**Collected data entries**
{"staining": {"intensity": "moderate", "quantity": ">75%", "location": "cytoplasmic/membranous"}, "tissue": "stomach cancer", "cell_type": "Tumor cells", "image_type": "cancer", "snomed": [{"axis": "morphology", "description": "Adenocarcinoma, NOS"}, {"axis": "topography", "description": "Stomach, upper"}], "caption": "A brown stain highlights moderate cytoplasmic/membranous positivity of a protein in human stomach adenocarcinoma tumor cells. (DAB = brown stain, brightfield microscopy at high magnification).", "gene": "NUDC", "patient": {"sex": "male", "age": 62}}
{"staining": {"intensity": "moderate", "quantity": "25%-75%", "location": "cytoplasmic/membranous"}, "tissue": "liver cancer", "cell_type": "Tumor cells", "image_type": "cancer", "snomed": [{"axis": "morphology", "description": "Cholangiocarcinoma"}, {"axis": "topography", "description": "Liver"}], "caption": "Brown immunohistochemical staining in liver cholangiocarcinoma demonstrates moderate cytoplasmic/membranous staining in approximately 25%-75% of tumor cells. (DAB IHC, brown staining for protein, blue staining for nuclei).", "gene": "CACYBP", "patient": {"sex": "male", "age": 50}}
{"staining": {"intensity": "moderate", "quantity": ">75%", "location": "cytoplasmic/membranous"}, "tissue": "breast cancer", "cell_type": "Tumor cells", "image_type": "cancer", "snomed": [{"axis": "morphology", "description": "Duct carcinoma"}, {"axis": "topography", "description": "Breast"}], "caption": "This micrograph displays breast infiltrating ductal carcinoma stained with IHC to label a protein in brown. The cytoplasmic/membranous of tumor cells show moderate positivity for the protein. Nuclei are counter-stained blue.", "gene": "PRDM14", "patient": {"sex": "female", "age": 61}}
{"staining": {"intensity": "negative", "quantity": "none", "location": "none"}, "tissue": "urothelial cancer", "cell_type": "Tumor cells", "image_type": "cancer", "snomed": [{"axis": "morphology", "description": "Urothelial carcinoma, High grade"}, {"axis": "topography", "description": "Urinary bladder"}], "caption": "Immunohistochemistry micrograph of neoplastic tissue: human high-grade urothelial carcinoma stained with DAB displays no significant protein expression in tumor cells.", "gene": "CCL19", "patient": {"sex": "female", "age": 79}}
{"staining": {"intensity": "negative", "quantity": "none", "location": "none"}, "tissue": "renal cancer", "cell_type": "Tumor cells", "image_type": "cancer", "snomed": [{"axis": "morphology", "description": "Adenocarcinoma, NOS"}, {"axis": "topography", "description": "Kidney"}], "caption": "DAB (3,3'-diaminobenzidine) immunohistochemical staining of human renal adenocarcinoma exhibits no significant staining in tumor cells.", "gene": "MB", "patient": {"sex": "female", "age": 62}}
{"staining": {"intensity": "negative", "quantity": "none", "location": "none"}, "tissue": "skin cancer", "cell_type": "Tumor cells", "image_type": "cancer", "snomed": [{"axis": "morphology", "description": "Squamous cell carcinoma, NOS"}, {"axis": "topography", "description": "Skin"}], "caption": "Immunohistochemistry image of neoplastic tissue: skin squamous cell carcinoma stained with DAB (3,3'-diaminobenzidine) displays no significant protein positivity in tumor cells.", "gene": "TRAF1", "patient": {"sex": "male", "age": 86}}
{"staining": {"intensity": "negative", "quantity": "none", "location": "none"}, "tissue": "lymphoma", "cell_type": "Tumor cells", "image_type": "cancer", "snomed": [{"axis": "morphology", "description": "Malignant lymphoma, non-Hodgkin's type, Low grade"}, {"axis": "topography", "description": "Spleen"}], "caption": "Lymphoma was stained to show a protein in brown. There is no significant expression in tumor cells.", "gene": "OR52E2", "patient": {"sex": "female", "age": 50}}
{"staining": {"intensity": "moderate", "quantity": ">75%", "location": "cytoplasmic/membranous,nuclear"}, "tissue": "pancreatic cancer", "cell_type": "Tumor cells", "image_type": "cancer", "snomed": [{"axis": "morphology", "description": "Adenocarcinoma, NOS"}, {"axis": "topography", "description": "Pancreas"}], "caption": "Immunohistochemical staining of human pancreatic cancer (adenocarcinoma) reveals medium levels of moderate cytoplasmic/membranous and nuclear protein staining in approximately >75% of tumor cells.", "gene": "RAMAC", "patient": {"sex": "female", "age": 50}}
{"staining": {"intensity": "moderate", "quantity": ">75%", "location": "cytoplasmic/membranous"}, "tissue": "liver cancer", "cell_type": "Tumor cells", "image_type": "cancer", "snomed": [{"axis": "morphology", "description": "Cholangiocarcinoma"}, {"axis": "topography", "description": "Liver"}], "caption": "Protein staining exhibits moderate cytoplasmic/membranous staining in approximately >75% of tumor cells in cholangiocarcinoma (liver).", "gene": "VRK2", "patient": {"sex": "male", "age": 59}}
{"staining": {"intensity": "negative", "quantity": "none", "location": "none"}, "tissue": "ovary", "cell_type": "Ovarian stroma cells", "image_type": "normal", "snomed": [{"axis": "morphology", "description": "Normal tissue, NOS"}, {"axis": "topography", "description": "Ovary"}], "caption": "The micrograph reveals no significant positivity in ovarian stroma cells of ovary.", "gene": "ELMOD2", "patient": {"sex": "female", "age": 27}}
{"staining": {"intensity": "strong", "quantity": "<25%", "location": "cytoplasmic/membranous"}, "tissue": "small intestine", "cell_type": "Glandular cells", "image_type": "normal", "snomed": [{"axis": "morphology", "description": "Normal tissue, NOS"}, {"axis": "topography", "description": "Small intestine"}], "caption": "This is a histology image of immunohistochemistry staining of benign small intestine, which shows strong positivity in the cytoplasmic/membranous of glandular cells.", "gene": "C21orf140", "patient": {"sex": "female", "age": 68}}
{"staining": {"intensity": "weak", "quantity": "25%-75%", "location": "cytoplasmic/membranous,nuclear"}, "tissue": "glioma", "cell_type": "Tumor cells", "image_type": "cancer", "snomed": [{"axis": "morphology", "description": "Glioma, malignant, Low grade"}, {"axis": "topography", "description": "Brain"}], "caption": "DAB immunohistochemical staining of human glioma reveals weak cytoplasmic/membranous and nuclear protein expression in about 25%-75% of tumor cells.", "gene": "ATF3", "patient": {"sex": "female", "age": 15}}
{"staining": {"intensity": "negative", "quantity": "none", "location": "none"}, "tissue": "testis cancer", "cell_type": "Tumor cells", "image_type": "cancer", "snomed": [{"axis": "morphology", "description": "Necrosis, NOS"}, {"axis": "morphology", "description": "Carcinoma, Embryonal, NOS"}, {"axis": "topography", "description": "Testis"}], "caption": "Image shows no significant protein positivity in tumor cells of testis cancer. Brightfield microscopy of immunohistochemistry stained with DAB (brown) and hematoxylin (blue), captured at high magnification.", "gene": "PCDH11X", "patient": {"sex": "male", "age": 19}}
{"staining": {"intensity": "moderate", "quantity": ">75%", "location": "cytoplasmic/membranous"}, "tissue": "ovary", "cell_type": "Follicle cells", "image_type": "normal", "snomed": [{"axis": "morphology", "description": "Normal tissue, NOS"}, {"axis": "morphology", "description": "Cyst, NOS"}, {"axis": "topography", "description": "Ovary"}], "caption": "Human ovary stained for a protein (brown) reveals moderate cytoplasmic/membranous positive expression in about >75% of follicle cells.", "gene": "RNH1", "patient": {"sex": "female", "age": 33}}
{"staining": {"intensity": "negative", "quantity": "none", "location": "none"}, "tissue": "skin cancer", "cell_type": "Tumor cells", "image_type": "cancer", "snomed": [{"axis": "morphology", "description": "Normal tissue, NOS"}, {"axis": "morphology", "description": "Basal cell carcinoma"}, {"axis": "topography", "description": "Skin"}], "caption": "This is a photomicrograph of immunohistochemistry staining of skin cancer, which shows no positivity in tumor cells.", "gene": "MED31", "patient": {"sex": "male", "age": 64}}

**AIM OF THE TASK**
What is needed is each line of the data, printed exactly.

**RESPONSE**
{"staining": {"intensity": "moderate", "quantity": ">75%", "location": "cytoplasmic/membranous"}, "tissue": "stomach cancer", "cell_type": "Tumor cells", "image_type": "cancer", "snomed": [{"axis": "morphology", "description": "Adenocarcinoma, NOS"}, {"axis": "topography", "description": "Stomach, upper"}], "caption": "A brown stain highlights moderate cytoplasmic/membranous positivity of a protein in human stomach adenocarcinoma tumor cells. (DAB = brown stain, brightfield microscopy at high magnification).", "gene": "NUDC", "patient": {"sex": "male", "age": 62}}
{"staining": {"intensity": "moderate", "quantity": "25%-75%", "location": "cytoplasmic/membranous"}, "tissue": "liver cancer", "cell_type": "Tumor cells", "image_type": "cancer", "snomed": [{"axis": "morphology", "description": "Cholangiocarcinoma"}, {"axis": "topography", "description": "Liver"}], "caption": "Brown immunohistochemical staining in liver cholangiocarcinoma demonstrates moderate cytoplasmic/membranous staining in approximately 25%-75% of tumor cells. (DAB IHC, brown staining for protein, blue staining for nuclei).", "gene": "CACYBP", "patient": {"sex": "male", "age": 50}}
{"staining": {"intensity": "moderate", "quantity": ">75%", "location": "cytoplasmic/membranous"}, "tissue": "breast cancer", "cell_type": "Tumor cells", "image_type": "cancer", "snomed": [{"axis": "morphology", "description": "Duct carcinoma"}, {"axis": "topography", "description": "Breast"}], "caption": "This micrograph displays breast infiltrating ductal carcinoma stained with IHC to label a protein in brown. The cytoplasmic/membranous of tumor cells show moderate positivity for the protein. Nuclei are counter-stained blue.", "gene": "PRDM14", "patient": {"sex": "female", "age": 61}}
{"staining": {"intensity": "negative", "quantity": "none", "location": "none"}, "tissue": "urothelial cancer", "cell_type": "Tumor cells", "image_type": "cancer", "snomed": [{"axis": "morphology", "description": "Urothelial carcinoma, High grade"}, {"axis": "topography", "description": "Urinary bladder"}], "caption": "Immunohistochemistry micrograph of neoplastic tissue: human high-grade urothelial carcinoma stained with DAB displays no significant protein expression in tumor cells.", "gene": "CCL19", "patient": {"sex": "female", "age": 79}}
{"staining": {"intensity": "negative", "quantity": "none", "location": "none"}, "tissue": "renal cancer", "cell_type": "Tumor cells", "image_type": "cancer", "snomed": [{"axis": "morphology", "description": "Adenocarcinoma, NOS"}, {"axis": "topography", "description": "Kidney"}], "caption": "DAB (3,3'-diaminobenzidine) immunohistochemical staining of human renal adenocarcinoma exhibits no significant staining in tumor cells.", "gene": "MB", "patient": {"sex": "female", "age": 62}}
{"staining": {"intensity": "negative", "quantity": "none", "location": "none"}, "tissue": "skin cancer", "cell_type": "Tumor cells", "image_type": "cancer", "snomed": [{"axis": "morphology", "description": "Squamous cell carcinoma, NOS"}, {"axis": "topography", "description": "Skin"}], "caption": "Immunohistochemistry image of neoplastic tissue: skin squamous cell carcinoma stained with DAB (3,3'-diaminobenzidine) displays no significant protein positivity in tumor cells.", "gene": "TRAF1", "patient": {"sex": "male", "age": 86}}
{"staining": {"intensity": "negative", "quantity": "none", "location": "none"}, "tissue": "lymphoma", "cell_type": "Tumor cells", "image_type": "cancer", "snomed": [{"axis": "morphology", "description": "Malignant lymphoma, non-Hodgkin's type, Low grade"}, {"axis": "topography", "description": "Spleen"}], "caption": "Lymphoma was stained to show a protein in brown. There is no significant expression in tumor cells.", "gene": "OR52E2", "patient": {"sex": "female", "age": 50}}
{"staining": {"intensity": "moderate", "quantity": ">75%", "location": "cytoplasmic/membranous,nuclear"}, "tissue": "pancreatic cancer", "cell_type": "Tumor cells", "image_type": "cancer", "snomed": [{"axis": "morphology", "description": "Adenocarcinoma, NOS"}, {"axis": "topography", "description": "Pancreas"}], "caption": "Immunohistochemical staining of human pancreatic cancer (adenocarcinoma) reveals medium levels of moderate cytoplasmic/membranous and nuclear protein staining in approximately >75% of tumor cells.", "gene": "RAMAC", "patient": {"sex": "female", "age": 50}}
{"staining": {"intensity": "moderate", "quantity": ">75%", "location": "cytoplasmic/membranous"}, "tissue": "liver cancer", "cell_type": "Tumor cells", "image_type": "cancer", "snomed": [{"axis": "morphology", "description": "Cholangiocarcinoma"}, {"axis": "topography", "description": "Liver"}], "caption": "Protein staining exhibits moderate cytoplasmic/membranous staining in approximately >75% of tumor cells in cholangiocarcinoma (liver).", "gene": "VRK2", "patient": {"sex": "male", "age": 59}}
{"staining": {"intensity": "negative", "quantity": "none", "location": "none"}, "tissue": "ovary", "cell_type": "Ovarian stroma cells", "image_type": "normal", "snomed": [{"axis": "morphology", "description": "Normal tissue, NOS"}, {"axis": "topography", "description": "Ovary"}], "caption": "The micrograph reveals no significant positivity in ovarian stroma cells of ovary.", "gene": "ELMOD2", "patient": {"sex": "female", "age": 27}}
{"staining": {"intensity": "strong", "quantity": "<25%", "location": "cytoplasmic/membranous"}, "tissue": "small intestine", "cell_type": "Glandular cells", "image_type": "normal", "snomed": [{"axis": "morphology", "description": "Normal tissue, NOS"}, {"axis": "topography", "description": "Small intestine"}], "caption": "This is a histology image of immunohistochemistry staining of benign small intestine, which shows strong positivity in the cytoplasmic/membranous of glandular cells.", "gene": "C21orf140", "patient": {"sex": "female", "age": 68}}
{"staining": {"intensity": "weak", "quantity": "25%-75%", "location": "cytoplasmic/membranous,nuclear"}, "tissue": "glioma", "cell_type": "Tumor cells", "image_type": "cancer", "snomed": [{"axis": "morphology", "description": "Glioma, malignant, Low grade"}, {"axis": "topography", "description": "Brain"}], "caption": "DAB immunohistochemical staining of human glioma reveals weak cytoplasmic/membranous and nuclear protein expression in about 25%-75% of tumor cells.", "gene": "ATF3", "patient": {"sex": "female", "age": 15}}
{"staining": {"intensity": "negative", "quantity": "none", "location": "none"}, "tissue": "testis cancer", "cell_type": "Tumor cells", "image_type": "cancer", "snomed": [{"axis": "morphology", "description": "Necrosis, NOS"}, {"axis": "morphology", "description": "Carcinoma, Embryonal, NOS"}, {"axis": "topography", "description": "Testis"}], "caption": "Image shows no significant protein positivity in tumor cells of testis cancer. Brightfield microscopy of immunohistochemistry stained with DAB (brown) and hematoxylin (blue), captured at high magnification.", "gene": "PCDH11X", "patient": {"sex": "male", "age": 19}}
{"staining": {"intensity": "moderate", "quantity": ">75%", "location": "cytoplasmic/membranous"}, "tissue": "ovary", "cell_type": "Follicle cells", "image_type": "normal", "snomed": [{"axis": "morphology", "description": "Normal tissue, NOS"}, {"axis": "morphology", "description": "Cyst, NOS"}, {"axis": "topography", "description": "Ovary"}], "caption": "Human ovary stained for a protein (brown) reveals moderate cytoplasmic/membranous positive expression in about >75% of follicle cells.", "gene": "RNH1", "patient": {"sex": "female", "age": 33}}
{"staining": {"intensity": "negative", "quantity": "none", "location": "none"}, "tissue": "skin cancer", "cell_type": "Tumor cells", "image_type": "cancer", "snomed": [{"axis": "morphology", "description": "Normal tissue, NOS"}, {"axis": "morphology", "description": "Basal cell carcinoma"}, {"axis": "topography", "description": "Skin"}], "caption": "This is a photomicrograph of immunohistochemistry staining of skin cancer, which shows no positivity in tumor cells.", "gene": "MED31", "patient": {"sex": "male", "age": 64}}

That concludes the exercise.